→ **TEXTO DE ESTUDIO**:

En 1841, operaron a Charles Dickens sin anestesia. «Padecí un martirio mientras me iban contando todo lo que me hacían, y me lastimé por tratar de permanecer sentado», escribió Dickens a un amigo. «Me sentía incapaz de soportarlo.» La cirugía del pene debía de ser mucho más dolorosa que cualquier operación rectal o anal, sobre todo para un paciente de cinco años que no tenía mayor entereza ni capacidad de comprensión y que quizá no supiese suficiente inglés para entender lo que ocurría cuando la señora Wilson le cambiaba las vendas, le administraba medicinas, o aparecía junto a su cama con un montón de sanguijuelas si sufría una inflamación que achacarían a un exceso de sangre.
Es posible que la señora Wilson lo cuidase con dulzura. O tal vez fuera estricta y seria. En aquella época se exigía que las enfermeras fuesen solteras o viudas, para que pudieran dedicarse de lleno al hospital. Ganaban poco, hacían jornadas largas y agotadoras, y estaban expuestas a situaciones y riesgos muy desagradables. No era inusual que «se dieran a la bebida», ni que se escapasen a su casa para tomar un trago y luego se presentaran en su puesto de trabajo algo achispadas. La verdad es que no sé nada sobre la señora Wilson. Puede que fuera abstemia.

→ **CONSIGNAS DEL EJERCICIO**:
- 1) Indica si cada afirmación coincide con el texto sobre la señora Wilson y respalda tu respuesta (sí o no) con las palabras exactas del texto que lo deciden: (a) Dickens fue operado con anestesia en 1841. (b) En aquella época se exigía que las enfermeras fueran solteras o viudas. (c) El texto afirma que la señora Wilson era abstemia.
- 2) Escribe la continuación del texto sobre la señora Wilson a partir de su última oración.
Los registros no guardan relación con el texto sobre la señora Wilson.

→ **DATOS EN ESTUDIO**:

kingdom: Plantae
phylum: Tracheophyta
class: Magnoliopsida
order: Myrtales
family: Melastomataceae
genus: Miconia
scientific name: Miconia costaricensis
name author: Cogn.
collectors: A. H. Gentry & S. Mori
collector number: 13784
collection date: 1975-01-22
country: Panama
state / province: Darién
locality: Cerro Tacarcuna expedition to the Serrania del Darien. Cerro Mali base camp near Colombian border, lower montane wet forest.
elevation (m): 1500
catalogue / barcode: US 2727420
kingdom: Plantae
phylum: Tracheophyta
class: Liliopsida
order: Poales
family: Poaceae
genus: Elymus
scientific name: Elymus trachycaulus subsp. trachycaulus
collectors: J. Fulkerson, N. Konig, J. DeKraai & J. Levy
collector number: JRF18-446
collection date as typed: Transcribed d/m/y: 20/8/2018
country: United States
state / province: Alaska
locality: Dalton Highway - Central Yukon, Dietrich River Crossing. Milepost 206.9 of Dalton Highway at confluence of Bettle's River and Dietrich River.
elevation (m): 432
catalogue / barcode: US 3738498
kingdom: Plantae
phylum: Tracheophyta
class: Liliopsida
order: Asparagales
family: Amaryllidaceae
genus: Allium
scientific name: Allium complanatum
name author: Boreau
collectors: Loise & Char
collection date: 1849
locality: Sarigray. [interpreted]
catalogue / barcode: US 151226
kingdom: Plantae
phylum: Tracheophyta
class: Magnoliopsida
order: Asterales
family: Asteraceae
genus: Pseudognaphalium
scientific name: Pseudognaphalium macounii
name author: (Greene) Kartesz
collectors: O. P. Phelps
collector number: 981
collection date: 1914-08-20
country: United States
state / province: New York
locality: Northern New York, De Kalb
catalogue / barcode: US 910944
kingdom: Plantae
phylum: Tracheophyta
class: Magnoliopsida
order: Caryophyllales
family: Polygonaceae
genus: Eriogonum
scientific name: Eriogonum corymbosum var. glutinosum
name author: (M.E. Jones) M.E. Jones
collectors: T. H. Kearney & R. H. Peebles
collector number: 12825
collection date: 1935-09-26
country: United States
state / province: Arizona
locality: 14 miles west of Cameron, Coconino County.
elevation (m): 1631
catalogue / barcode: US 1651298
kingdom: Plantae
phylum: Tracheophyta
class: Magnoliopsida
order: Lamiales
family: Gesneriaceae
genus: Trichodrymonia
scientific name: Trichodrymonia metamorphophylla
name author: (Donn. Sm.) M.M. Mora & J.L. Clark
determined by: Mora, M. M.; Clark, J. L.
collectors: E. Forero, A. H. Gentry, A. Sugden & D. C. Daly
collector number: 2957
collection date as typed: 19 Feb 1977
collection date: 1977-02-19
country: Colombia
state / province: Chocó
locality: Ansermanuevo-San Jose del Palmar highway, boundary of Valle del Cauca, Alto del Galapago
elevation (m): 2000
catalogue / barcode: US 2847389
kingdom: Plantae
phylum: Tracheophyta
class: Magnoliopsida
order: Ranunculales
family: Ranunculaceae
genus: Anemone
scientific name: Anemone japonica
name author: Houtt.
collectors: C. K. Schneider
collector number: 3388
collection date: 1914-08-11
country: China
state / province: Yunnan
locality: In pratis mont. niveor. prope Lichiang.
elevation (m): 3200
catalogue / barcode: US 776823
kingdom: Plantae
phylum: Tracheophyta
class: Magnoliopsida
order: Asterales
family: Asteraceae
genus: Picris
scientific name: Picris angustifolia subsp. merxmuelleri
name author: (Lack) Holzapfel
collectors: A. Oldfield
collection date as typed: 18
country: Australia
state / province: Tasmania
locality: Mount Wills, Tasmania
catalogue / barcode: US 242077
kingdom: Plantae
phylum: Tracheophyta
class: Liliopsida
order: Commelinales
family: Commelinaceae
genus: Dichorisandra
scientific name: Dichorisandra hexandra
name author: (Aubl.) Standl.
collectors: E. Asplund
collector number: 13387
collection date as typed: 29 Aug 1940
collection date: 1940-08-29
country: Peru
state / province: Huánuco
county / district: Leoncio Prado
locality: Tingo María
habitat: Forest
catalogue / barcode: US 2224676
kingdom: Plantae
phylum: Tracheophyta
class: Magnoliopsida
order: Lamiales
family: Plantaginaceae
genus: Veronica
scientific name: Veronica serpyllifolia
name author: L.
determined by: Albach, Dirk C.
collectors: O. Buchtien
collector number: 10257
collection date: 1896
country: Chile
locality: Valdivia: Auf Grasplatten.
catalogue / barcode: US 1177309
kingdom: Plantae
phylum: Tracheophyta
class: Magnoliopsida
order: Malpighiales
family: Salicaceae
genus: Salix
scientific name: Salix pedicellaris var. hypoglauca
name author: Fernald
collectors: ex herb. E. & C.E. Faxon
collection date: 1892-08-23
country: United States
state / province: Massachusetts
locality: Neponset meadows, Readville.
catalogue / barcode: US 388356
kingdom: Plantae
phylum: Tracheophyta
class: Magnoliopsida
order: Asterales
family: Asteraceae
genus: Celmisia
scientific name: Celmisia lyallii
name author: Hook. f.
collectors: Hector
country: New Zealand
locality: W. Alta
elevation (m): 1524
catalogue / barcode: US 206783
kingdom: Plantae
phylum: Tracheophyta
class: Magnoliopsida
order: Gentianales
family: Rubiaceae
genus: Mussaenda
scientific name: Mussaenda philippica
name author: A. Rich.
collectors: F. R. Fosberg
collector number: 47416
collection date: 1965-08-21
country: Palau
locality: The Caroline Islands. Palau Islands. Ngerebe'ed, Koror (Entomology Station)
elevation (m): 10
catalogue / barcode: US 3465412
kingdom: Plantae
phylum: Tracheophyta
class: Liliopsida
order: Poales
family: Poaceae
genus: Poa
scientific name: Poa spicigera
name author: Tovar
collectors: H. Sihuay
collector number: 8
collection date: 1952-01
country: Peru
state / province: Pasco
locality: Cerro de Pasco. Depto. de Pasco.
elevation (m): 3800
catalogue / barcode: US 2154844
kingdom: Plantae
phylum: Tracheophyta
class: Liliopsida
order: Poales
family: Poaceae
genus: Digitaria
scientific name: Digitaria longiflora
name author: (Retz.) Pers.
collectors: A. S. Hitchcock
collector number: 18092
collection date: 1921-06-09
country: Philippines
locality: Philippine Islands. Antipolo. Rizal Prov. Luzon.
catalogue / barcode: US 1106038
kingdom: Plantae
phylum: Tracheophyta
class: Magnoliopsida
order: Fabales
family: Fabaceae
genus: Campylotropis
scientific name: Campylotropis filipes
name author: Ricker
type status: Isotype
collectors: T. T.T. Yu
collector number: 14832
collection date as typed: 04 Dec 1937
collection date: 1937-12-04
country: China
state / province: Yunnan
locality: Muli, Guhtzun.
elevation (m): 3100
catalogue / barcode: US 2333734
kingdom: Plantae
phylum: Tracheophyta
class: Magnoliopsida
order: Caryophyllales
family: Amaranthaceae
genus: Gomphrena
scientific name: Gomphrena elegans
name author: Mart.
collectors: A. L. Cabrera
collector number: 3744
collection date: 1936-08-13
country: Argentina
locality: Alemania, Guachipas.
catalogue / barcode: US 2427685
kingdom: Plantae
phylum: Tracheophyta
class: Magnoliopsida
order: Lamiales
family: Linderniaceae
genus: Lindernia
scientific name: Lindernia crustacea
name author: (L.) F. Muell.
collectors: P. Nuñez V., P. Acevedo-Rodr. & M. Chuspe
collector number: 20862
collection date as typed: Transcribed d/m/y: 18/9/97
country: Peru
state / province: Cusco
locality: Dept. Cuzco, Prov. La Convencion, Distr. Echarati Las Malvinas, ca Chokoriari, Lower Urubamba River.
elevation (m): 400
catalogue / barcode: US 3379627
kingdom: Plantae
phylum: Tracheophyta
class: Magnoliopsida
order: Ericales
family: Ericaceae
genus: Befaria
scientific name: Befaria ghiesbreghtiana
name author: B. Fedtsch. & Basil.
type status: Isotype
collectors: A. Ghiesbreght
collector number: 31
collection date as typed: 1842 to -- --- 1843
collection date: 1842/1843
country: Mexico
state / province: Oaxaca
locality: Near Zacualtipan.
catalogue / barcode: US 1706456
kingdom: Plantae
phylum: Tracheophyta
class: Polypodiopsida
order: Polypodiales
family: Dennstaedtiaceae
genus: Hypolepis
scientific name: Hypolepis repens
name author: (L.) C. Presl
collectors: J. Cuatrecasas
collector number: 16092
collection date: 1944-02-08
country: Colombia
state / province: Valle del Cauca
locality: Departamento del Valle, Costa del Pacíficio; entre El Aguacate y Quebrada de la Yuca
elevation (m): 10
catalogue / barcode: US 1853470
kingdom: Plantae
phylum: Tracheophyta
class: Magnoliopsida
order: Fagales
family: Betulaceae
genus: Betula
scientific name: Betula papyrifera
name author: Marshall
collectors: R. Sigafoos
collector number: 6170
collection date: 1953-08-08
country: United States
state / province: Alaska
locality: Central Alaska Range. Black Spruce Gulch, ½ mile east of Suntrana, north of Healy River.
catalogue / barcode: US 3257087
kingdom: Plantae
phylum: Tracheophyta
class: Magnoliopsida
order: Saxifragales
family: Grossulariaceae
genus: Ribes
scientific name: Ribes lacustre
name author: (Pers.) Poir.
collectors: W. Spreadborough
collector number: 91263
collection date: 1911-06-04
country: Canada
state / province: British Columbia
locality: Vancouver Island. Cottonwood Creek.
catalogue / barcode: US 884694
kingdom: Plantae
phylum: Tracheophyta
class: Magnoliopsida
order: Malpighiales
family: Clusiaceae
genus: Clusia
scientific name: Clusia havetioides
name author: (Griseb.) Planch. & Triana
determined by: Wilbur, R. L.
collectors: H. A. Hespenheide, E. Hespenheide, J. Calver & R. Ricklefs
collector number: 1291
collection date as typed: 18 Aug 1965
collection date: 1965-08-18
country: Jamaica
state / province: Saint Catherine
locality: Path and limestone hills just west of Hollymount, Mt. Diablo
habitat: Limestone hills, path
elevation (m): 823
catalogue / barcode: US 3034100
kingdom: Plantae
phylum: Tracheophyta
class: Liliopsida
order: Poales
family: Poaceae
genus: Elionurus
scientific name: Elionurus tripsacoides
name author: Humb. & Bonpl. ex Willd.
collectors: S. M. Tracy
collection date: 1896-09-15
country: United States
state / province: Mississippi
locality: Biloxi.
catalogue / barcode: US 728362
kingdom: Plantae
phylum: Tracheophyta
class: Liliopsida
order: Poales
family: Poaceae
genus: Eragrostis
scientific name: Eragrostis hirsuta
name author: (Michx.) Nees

→ **RESPUESTAS DE LA ACTIVIDAD**:
- 1)
(a) No: «En 1841, operaron a Charles Dickens sin anestesia.»
(b) Sí: «En aquella época se exigía que las enfermeras fuesen solteras o viudas, para que pudieran dedicarse de lleno al hospital.»
(c) No: «La verdad es que no sé nada sobre la señora Wilson. Puede que fuera abstemia.»

- 2)
Walter debió de ver su estancia en el hospital como una interminable sucesión de días aciagos y aterradores: el desayuno a las ocho, leche o sopa a las once y media de la mañana, una cena ligera a última hora de la tarde y las luces apagadas a las nueve y media de la noche. Postrado en la cama un día tras otro, dolorido y solo durante la noche, sin nadie que lo oyese llorar, lo reconfortase en su lengua materna o le diera la mano… ¿Quién podría culparlo por detestar en secreto a la enfermera Wilson? Sería comprensible que imaginara que había sido ella quien le había destrozado el pene, causándole tanto dolor. Tampoco sería extraño que odiara a su madre por no estar a su lado durante aquel suplicio.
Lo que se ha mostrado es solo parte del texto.